- _Text-based hardware design files_
Segment Open
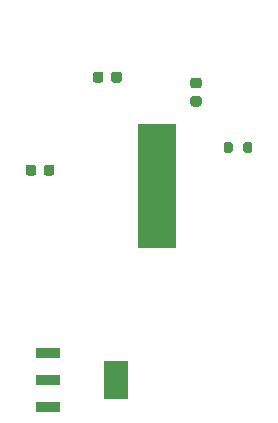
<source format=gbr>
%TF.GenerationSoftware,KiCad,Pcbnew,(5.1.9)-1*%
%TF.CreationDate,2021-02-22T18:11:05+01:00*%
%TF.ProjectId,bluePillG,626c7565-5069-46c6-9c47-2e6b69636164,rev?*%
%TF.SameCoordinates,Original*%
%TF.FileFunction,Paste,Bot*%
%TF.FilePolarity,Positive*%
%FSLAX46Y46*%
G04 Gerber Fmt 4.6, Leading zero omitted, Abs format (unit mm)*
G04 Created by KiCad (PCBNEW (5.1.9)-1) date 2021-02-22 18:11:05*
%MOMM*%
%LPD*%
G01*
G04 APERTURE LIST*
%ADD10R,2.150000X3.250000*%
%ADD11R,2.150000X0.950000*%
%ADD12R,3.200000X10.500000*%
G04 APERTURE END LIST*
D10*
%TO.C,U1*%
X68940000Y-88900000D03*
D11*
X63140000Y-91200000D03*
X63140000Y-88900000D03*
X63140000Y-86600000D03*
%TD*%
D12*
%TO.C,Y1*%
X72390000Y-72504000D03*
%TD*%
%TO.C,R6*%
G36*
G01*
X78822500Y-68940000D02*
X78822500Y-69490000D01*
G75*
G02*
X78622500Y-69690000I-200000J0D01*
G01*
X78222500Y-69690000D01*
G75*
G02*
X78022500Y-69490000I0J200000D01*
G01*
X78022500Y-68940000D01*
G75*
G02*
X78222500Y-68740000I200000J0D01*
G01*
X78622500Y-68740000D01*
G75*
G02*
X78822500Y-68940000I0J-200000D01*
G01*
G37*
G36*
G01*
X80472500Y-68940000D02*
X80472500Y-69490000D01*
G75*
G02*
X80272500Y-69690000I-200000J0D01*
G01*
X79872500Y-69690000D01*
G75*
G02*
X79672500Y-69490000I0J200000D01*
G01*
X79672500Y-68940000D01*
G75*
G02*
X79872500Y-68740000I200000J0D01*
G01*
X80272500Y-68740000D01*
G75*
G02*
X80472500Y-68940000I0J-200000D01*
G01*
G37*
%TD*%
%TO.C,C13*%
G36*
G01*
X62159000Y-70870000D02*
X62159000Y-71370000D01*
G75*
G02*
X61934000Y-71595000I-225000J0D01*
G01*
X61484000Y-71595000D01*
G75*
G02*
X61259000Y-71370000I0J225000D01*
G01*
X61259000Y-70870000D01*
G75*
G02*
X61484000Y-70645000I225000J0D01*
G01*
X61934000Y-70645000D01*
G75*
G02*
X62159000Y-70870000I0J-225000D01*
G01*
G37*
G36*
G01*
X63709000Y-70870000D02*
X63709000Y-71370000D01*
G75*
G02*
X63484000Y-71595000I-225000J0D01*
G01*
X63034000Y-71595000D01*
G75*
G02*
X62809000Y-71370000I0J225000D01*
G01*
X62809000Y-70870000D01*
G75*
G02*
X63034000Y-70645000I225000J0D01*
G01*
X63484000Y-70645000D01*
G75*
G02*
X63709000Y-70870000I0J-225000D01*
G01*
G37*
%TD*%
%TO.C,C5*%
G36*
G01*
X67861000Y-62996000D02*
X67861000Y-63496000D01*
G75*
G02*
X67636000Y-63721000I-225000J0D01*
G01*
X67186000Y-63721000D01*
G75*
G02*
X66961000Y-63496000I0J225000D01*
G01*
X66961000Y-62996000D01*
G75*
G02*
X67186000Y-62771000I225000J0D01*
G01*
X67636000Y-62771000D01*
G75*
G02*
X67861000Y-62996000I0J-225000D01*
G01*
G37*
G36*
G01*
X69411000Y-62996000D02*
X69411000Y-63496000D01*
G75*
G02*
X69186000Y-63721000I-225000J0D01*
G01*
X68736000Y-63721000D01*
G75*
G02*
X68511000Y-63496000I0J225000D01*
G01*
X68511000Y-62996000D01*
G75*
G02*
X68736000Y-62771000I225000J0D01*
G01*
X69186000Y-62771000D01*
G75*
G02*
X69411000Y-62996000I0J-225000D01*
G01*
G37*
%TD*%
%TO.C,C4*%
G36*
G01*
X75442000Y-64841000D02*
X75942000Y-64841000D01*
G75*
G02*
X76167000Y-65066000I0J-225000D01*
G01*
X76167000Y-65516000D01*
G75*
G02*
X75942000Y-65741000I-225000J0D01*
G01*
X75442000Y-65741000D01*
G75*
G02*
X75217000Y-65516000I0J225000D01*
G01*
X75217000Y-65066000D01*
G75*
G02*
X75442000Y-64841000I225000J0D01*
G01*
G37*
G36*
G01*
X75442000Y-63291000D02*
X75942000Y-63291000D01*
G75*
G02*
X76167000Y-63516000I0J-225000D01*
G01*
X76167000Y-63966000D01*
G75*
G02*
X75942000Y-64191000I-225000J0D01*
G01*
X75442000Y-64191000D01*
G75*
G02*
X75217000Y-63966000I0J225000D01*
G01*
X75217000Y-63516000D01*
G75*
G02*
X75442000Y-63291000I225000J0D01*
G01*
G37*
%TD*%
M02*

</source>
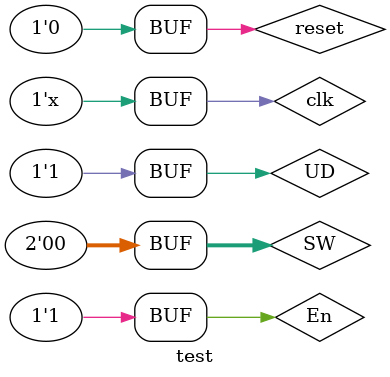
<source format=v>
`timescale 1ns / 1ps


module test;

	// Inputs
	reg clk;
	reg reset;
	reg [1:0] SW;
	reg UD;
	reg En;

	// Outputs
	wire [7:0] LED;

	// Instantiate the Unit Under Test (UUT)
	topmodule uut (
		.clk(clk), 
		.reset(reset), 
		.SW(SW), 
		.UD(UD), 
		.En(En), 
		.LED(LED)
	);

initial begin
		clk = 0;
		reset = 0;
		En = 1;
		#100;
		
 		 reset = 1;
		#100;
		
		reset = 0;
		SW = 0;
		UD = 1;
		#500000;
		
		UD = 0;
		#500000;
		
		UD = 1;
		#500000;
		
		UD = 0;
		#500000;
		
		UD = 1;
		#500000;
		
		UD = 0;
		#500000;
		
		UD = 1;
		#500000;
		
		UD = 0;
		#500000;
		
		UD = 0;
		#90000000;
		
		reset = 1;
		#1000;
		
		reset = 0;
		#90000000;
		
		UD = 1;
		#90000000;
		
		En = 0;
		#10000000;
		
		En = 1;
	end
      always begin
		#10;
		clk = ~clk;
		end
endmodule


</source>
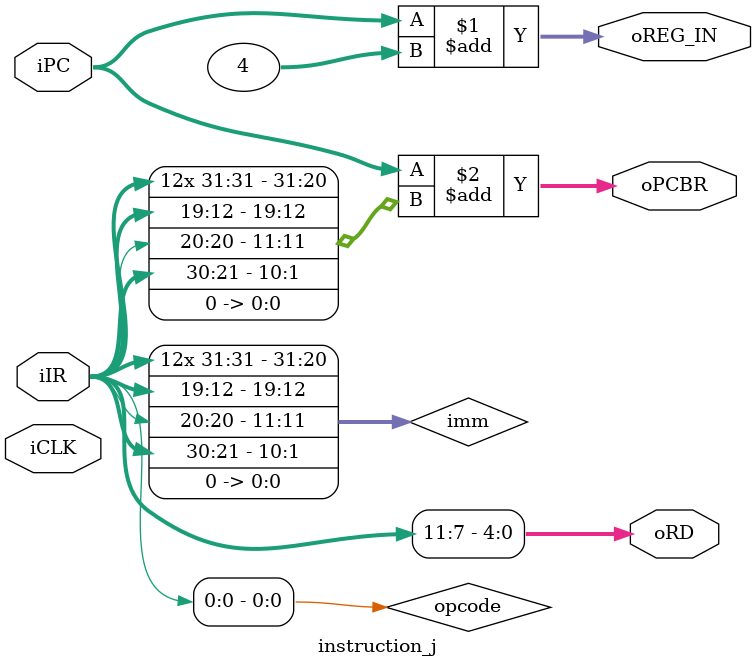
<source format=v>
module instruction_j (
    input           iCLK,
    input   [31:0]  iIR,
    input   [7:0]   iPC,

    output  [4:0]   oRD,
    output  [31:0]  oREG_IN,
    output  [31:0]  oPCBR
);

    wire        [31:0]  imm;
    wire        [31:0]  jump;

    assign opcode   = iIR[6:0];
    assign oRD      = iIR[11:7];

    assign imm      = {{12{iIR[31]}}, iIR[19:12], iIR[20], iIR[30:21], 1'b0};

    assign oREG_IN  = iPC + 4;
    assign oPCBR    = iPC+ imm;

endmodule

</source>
Segment Closed
- _EXERCISE AIM_
Keep only those lines of the records that hold "APERTURE", and return them.

- _RESPONSE AREA_
G04 APERTURE LIST*
G04 APERTURE END LIST*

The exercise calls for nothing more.